** Opening THE DATA block **
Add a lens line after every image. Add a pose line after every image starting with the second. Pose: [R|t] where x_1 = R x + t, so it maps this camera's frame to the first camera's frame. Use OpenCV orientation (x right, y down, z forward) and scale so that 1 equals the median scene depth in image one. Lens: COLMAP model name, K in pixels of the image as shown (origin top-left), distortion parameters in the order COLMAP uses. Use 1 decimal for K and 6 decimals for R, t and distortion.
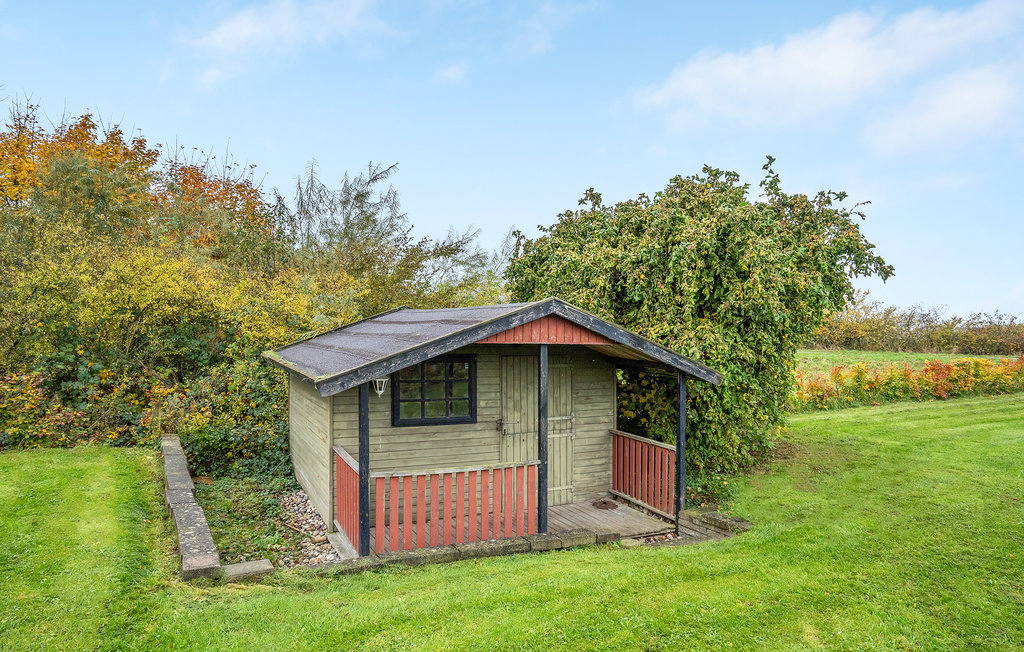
lens RADIAL K [[709.2, 0, 512.0], [0, 709.2, 326.0], [0, 0, 1]] dist [-0.005454, -0.000625]
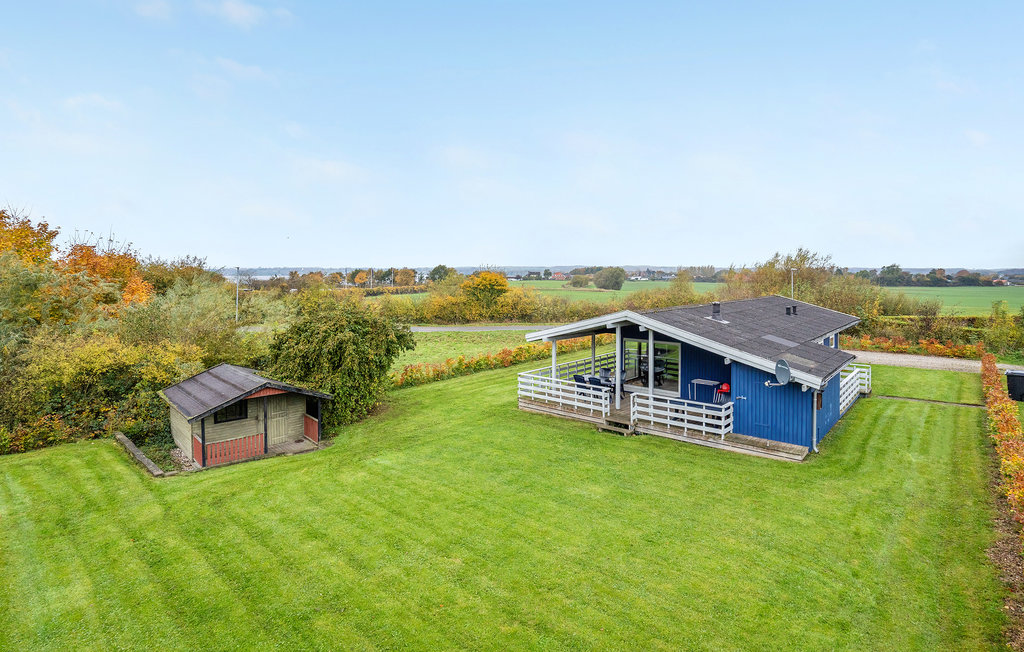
lens RADIAL K [[548.4, 0, 512.5], [0, 548.4, 260.8], [0, 0, 1]] dist [-0.001568, 0.000551]
pose [[0.955588, -0.015451, 0.294302, 0.321537], [0.024915, 0.999285, -0.028437, -0.398849], [-0.293652, 0.034507, 0.955289, -1.421111]]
** Closing THE DATA block **
DIRECTIONS FOR THIS TASK: Reproduce the listing above word for word, including every line of text, and leave out the pictures.

COMPLETED TASK:
Add a lens line after every image. Add a pose line after every image starting with the second. Pose: [R|t] where x_1 = R x + t, so it maps this camera's frame to the first camera's frame. Use OpenCV orientation (x right, y down, z forward) and scale so that 1 equals the median scene depth in image one. Lens: COLMAP model name, K in pixels of the image as shown (origin top-left), distortion parameters in the order COLMAP uses. Use 1 decimal for K and 6 decimals for R, t and distortion.
lens RADIAL K [[709.2, 0, 512.0], [0, 709.2, 326.0], [0, 0, 1]] dist [-0.005454, -0.000625]
lens RADIAL K [[548.4, 0, 512.5], [0, 548.4, 260.8], [0, 0, 1]] dist [-0.001568, 0.000551]
pose [[0.955588, -0.015451, 0.294302, 0.321537], [0.024915, 0.999285, -0.028437, -0.398849], [-0.293652, 0.034507, 0.955289, -1.421111]]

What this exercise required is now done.